Donald Trump Blames Democrats for Young Immigrants' Plight
Donald Trump Blames Democrats for Young Immigrants' Plight
"Will be planning Infrastructure and discussing Immigration and DACA, not easy when we have no support from the Democrats," Trump wrote on Twitter early Thursday morning, ahead of a scheduled trip to speak later in the day to lawmakers at the retreat in West Virginia.

White Sulphur Springs: US Republicans will turn their attention to infrastructure and immigration issues, President Donald Trump said on Thursday, blaming Democrats for failing to help young "Dreamer" immigrants even as disunity simmered around the issue in his own party.

The president was due to make an appearance later on Thursday at a retreat for congressional Republicans aimed at rallying around legislative priorities before congressional elections in November that will be seen as a referendum on the party's ability to govern and on Trump's presidency.

With control of the White House and both chambers in Congress, Republicans had mixed legislative success last year: enacting a $1.5 trillion tax overhaul but failing to make good on a key campaign promise to repeal and replace former Democratic President Barack Obama's signature healthcare law.

Congress has also failed to pass a long-term budget, instead relying on a number of temporary spending bills and briefly falling short of doing even that last month, which led to a three-day government shutdown. Current funding for federal agencies runs out Feb. 8.

Immigration in particular has become a thorny issue for both Republicans and Democrats. Former businessman Trump found political success in large part because of his tough campaign stance toward immigrants. But in office he has sometimes been inconsistent in expressing his policy aims, or has been at odds with some in his own party.

"Will be planning Infrastructure and discussing Immigration and DACA, not easy when we have no support from the Democrats," Trump wrote on Twitter early Thursday morning, ahead of a scheduled trip to speak later in the day to lawmakers at the retreat in West Virginia.

Last year, Trump canceled the Deferred Action for Childhood Arrivals (DACA) program created under Obama to prevent the deportation of young immigrants brought to the United States illegally as children. He gave Congress until early March to draft a solution for the roughly 700,000 DACA recipients known as "Dreamers."

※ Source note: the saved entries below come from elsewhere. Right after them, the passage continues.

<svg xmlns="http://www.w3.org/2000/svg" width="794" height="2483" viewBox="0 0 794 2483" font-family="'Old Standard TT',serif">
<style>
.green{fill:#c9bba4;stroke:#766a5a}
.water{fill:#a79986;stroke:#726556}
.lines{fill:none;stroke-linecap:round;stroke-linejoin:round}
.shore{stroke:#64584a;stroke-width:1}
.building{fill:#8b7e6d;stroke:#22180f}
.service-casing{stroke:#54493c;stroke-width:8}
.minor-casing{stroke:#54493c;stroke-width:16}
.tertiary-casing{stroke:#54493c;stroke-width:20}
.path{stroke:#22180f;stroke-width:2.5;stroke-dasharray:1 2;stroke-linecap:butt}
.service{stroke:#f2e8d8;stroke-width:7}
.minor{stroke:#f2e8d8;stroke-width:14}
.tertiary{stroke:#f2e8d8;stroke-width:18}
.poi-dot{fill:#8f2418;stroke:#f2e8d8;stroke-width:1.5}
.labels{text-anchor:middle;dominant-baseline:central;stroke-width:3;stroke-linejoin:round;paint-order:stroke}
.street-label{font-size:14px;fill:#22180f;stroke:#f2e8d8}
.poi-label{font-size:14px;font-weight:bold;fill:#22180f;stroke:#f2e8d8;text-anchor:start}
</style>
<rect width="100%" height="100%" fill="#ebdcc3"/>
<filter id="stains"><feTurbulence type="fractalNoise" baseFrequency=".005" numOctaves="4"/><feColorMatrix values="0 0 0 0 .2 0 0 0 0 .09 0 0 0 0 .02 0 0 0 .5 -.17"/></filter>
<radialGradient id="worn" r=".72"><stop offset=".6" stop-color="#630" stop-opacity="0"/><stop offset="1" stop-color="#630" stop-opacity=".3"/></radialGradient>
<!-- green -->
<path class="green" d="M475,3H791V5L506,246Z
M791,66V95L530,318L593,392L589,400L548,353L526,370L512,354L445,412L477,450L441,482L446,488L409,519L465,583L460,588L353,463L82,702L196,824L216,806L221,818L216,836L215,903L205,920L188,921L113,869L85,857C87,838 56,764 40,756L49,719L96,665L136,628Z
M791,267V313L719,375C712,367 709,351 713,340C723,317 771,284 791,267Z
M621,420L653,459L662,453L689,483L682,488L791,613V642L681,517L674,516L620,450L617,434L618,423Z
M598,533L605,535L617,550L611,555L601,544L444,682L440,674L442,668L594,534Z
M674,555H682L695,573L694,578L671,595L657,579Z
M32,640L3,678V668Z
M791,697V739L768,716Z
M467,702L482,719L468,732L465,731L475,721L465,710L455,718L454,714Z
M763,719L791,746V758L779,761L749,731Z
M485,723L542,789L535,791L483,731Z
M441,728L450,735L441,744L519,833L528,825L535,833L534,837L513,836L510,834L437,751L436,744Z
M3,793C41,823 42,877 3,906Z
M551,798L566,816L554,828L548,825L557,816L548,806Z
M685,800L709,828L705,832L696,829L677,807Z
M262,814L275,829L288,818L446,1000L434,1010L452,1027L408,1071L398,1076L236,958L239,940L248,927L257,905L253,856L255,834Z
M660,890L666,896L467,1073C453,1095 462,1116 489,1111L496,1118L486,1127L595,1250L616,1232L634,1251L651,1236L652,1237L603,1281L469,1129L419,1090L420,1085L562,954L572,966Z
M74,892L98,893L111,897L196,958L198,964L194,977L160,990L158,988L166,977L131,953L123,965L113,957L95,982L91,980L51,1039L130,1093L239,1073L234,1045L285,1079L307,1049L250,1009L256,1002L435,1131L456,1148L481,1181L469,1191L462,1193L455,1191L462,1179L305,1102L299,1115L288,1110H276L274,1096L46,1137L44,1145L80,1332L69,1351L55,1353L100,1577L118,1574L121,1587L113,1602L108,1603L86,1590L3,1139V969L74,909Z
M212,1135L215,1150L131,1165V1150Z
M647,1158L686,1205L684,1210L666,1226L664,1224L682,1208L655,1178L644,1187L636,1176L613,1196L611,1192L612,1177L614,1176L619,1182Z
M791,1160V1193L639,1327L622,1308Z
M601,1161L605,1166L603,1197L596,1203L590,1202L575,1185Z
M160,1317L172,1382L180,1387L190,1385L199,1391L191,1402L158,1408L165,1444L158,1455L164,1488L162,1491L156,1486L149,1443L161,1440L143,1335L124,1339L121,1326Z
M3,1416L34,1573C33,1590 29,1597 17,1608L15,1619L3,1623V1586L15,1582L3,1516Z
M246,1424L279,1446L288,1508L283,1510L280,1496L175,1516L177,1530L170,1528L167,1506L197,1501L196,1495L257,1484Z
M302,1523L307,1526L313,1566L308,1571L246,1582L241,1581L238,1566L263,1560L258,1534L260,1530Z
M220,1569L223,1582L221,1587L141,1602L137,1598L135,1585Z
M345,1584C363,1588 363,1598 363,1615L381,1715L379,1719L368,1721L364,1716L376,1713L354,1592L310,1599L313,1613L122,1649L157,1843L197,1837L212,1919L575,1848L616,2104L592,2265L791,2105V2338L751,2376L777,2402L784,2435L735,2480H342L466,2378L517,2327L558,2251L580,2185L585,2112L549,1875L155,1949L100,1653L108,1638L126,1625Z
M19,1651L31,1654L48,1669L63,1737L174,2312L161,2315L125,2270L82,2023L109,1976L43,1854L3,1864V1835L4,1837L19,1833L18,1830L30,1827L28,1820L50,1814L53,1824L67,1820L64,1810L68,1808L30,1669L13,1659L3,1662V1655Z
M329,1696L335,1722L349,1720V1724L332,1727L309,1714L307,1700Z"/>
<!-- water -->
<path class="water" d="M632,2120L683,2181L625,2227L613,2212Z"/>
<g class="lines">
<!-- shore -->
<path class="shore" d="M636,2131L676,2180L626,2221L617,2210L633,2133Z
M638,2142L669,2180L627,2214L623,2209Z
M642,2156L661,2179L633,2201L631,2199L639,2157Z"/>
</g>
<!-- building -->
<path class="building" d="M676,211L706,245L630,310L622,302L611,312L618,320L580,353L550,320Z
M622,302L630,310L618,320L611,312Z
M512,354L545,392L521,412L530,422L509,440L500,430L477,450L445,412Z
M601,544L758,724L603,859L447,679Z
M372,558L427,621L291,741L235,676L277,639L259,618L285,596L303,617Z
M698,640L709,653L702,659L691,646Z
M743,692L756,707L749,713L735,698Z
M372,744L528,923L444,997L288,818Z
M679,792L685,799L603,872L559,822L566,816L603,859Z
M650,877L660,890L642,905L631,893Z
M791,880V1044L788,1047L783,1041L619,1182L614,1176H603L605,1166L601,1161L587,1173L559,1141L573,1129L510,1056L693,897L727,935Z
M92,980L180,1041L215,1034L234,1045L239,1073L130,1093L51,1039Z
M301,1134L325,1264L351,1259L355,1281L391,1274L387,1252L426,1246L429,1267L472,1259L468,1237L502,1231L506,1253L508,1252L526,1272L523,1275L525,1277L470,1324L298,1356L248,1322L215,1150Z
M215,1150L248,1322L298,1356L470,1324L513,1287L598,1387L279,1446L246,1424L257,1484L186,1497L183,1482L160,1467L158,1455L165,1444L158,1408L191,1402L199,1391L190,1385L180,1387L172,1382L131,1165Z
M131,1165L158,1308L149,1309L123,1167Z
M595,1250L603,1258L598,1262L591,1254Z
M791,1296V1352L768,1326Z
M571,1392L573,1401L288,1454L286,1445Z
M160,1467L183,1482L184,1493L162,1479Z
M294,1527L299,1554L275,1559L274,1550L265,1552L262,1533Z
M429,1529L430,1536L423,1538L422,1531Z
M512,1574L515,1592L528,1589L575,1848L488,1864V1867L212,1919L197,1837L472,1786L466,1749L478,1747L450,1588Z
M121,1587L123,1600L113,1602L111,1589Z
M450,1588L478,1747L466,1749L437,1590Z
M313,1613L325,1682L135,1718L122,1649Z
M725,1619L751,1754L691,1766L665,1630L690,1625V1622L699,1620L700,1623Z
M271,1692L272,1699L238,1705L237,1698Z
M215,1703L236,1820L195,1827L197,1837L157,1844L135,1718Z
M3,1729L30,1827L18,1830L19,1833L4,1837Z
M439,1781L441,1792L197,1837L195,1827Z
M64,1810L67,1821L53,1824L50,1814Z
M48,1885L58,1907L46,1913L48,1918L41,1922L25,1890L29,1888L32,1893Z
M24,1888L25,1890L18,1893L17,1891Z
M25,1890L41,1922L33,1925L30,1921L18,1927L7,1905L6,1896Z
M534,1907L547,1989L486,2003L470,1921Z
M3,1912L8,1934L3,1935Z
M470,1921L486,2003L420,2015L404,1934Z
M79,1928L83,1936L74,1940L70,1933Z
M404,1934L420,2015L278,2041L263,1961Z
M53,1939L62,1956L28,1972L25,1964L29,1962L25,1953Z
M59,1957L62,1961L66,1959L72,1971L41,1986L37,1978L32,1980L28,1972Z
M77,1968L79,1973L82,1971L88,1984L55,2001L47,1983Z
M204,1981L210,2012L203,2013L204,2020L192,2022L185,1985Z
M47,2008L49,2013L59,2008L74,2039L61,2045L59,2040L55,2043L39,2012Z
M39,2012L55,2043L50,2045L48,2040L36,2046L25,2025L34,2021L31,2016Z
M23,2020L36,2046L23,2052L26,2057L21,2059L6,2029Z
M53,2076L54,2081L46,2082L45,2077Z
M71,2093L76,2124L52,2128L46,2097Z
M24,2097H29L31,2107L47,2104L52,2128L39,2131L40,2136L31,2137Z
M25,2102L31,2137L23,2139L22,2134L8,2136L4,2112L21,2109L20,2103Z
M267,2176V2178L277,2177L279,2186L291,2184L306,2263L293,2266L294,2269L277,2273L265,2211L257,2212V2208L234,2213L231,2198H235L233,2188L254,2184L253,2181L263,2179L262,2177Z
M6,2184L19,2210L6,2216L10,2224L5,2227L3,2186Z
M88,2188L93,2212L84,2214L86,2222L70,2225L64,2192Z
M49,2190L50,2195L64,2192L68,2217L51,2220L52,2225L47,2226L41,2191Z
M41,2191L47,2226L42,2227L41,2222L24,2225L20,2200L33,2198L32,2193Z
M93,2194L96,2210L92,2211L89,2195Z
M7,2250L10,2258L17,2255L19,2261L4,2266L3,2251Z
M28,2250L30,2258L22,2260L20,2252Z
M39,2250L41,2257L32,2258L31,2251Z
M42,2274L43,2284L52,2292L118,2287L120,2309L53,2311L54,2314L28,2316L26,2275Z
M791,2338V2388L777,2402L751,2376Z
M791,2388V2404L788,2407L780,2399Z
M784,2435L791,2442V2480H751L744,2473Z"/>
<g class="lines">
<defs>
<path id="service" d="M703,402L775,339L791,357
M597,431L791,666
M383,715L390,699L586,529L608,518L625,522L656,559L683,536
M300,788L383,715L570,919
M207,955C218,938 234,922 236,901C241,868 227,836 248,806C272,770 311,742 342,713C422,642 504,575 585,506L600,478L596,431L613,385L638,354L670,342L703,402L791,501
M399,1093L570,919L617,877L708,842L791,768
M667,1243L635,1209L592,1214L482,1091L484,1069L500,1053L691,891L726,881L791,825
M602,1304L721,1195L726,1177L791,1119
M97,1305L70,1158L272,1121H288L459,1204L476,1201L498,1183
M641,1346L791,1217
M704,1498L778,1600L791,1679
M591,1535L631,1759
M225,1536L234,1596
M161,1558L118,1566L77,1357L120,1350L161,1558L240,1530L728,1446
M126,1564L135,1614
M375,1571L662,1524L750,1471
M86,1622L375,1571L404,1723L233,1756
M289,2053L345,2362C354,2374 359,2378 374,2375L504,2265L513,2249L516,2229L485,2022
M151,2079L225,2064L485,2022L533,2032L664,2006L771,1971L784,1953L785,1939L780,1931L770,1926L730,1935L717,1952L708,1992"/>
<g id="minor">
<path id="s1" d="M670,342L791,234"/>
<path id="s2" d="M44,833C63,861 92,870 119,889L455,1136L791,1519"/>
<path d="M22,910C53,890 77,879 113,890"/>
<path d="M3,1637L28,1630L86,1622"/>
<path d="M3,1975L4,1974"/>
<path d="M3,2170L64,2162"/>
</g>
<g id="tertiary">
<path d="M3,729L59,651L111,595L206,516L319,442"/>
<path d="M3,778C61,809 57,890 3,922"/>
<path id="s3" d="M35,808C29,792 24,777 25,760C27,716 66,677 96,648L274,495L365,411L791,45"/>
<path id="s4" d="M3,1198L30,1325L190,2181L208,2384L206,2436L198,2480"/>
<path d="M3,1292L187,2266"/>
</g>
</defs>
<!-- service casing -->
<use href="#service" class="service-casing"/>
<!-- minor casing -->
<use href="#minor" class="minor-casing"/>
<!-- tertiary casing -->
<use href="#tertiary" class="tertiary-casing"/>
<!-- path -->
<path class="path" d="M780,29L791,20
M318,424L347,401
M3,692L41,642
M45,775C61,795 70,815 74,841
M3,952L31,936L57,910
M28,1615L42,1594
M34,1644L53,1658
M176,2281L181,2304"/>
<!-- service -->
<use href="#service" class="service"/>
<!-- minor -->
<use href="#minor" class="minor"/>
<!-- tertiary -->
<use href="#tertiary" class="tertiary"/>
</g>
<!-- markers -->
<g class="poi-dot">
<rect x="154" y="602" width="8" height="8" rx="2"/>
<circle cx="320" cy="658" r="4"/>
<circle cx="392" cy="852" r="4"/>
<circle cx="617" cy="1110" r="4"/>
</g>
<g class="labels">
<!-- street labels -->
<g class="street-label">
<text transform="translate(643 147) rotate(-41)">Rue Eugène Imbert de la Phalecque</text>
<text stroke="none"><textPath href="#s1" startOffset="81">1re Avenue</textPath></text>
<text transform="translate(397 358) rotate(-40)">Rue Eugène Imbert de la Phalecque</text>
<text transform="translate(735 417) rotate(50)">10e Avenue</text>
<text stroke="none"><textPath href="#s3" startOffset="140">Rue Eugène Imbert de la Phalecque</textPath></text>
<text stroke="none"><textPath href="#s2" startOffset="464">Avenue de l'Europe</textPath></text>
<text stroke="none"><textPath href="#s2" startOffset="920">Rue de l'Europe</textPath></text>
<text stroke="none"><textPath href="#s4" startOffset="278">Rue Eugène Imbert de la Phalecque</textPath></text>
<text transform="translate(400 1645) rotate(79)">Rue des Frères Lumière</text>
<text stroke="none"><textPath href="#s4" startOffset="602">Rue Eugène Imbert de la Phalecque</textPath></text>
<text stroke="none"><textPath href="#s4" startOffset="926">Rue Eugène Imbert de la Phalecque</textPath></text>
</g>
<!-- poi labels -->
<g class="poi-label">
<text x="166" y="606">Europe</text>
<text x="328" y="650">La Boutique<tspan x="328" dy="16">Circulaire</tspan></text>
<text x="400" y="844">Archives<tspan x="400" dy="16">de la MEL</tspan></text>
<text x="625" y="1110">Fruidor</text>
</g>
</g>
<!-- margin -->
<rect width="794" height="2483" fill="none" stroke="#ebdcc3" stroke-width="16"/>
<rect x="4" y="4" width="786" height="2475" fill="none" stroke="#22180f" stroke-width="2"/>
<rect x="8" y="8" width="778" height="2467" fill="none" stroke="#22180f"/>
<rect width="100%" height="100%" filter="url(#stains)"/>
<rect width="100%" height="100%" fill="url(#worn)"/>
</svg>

Last month, Trump urged protections to even more Dreamers outside the DACA program, offering a path to citizenship to up to 1.8 million young immigrants in the country illegally.

But Trump proposed tying this to terms that are unpalatable to Democrats - slashing the family sponsorship of immigrants, and ending a diversity visa lottery. He also sought tightening border security, including billions of dollars to fund his long-promised wall along the Mexican border.

Democrats and many Republicans in the Senate support protecting the Dreamers, but the measure faces more resistance in the House of Representatives, where some Republicans have balked at a path to citizenship.

"March 5th is rapidly approaching and the Democrats are doing nothing about DACA," Trump said on Twitter. "They Resist, Blame, Complain and Obstruct - and do nothing. Start pushing Nancy Pelosi and the Dems to work out a DACA fix, NOW!" he said, referring to the House Democratic leader.

'NON-STARTER' FOR SOME REPUBLICANS

Senator John Thune, a member of Republican leadership, said a bipartisan immigration deal could address DACA and border security but not family-sponsored immigration or the visa lottery.

"I think that if we can solve DACA and border security that may be the best I can hope for," Thune told reporters.

But Representative Mark Meadows, head of the conservative House Freedom Caucus, said a pared back deal would be a "non-starter" with conservative House Republicans.

"Listen, we are not going to do a few billion dollars for border security and have the same problem a decade from now, two decades from now," Meadows told reporters. "If we’re going to solve the problem, let’s solve the problem."

Meadows suggested the White House could extend the DACA expiration deadline to allow more time for broader immigration legislation.

All 435 seats in the House and about a third of the 100-seat Senate are at stake in November's election. More than 40 Republicans, including nine committee chairmen, have announced they are leaving Congress or will not seek re-election.